The Plath lab is a team of molecular and cell biologists that is supported by computational biologists, as we often utilize genomics approaches coupled with biochemistry, molecular biology, cell biology, and functional assays to uncover fundamental principles of how gene expression patterns are altered during cell fate changes. Thus, all projects in our lab employ genomics and computational approaches if it is advantageous to answer our questions.
Since epigenetic changes can be key to pathological development, we are extending our work on normal cell fate change processes to those occurring in disease states, where we can. We collaborate with other laboratories if the appropriate synergies arise and share a NIH program project grant with the Lowry, Smale, and Zaret labs at UCLA and UPENN to understand barriers of cell fate transitions during differentiation and reprogramming
Cell and Molecular Biology
Our group uses pluripotent stem cells (embryonic stem cells and induced pluripotent stem cells) and transcription factor-induced reprogramming of somatic cells to pluripotency to examine the regulation of X-inactivation, 3D genome organization, gene expression, and chromatin states. We use both human and mouse cells as remarkable differences exist between these two systems. We often employ imaging approaches at the single cell level to understand changes in gene expression programs, chromatin states, and 3D genome organization. Our transgenic and knockout mouse models also allow us to derive cell lines for reprogramming experiments and studies of X-inactivation.

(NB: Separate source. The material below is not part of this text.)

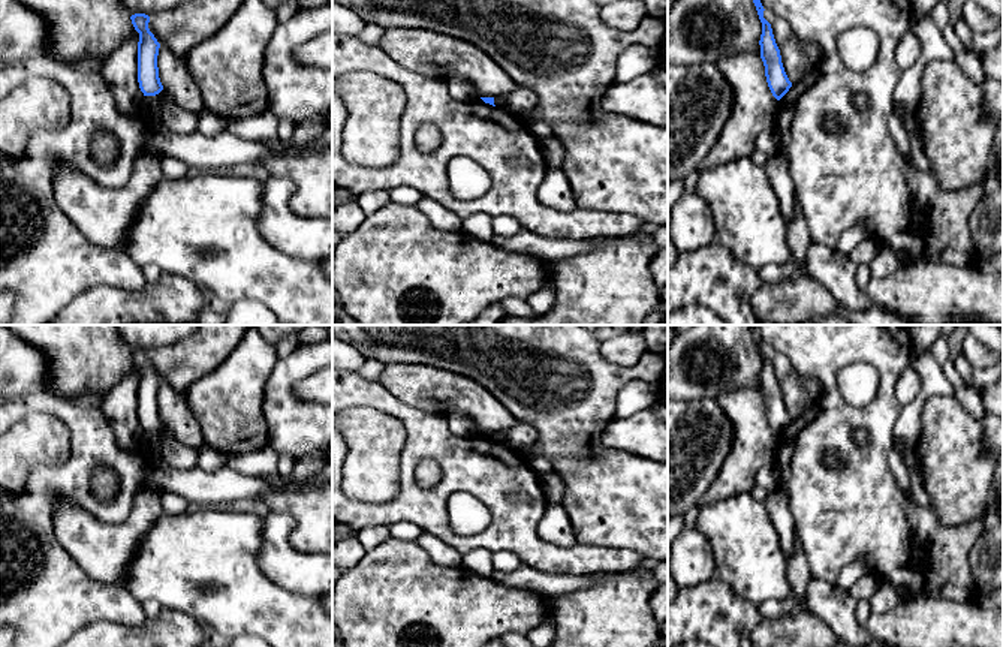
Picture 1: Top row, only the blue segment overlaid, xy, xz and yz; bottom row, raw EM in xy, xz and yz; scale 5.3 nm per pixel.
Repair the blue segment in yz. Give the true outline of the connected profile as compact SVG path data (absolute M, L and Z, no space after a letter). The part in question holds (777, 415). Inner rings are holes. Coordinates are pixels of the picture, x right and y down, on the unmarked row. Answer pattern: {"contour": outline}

We use various methods to perturb lncRNA and protein coding genes to define their function in X-inactivation, reprogramming, and 3D genome organization, including genome editing approaches such as the CRISPR/Cas system. We are also performing high-throughout screening in collaboration with the Molecular Shared Screening Resource at UCLA to reveal new players.

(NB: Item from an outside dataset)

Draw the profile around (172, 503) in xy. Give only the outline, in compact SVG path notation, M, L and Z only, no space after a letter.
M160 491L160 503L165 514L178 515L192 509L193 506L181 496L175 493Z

Through biochemistry in combination with mass spectrometry, we have identified new regulators of X-inactivation and transcriptional control.

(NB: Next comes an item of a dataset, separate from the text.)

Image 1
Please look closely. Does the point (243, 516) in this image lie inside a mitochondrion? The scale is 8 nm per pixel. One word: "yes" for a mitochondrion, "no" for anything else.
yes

Genomics and computational biology
We often use large-scale genomics approaches to map the patterns of RNA expression (at the single cell and population level) (RNA-seq), DNAse hypersensitivity (ATAC-seq), DNA methylation (RRBS, MRE, WGBS), histone modifications (ChIP-seq), transcription factor binding, 3D genome organization (Hi-C and 4C-seq), and RNA localization on chromatin (RAP-seq). We run our samples at the high-throughput sequencing core of the UCLA Broad Stem Cell Center. We also develop novel computational tools and
methods to integrate large-scale data sets to learn new principles and test hypotheses. Here, we often work with the Ernst and Pellegrini labs at UCLA (see collaborations).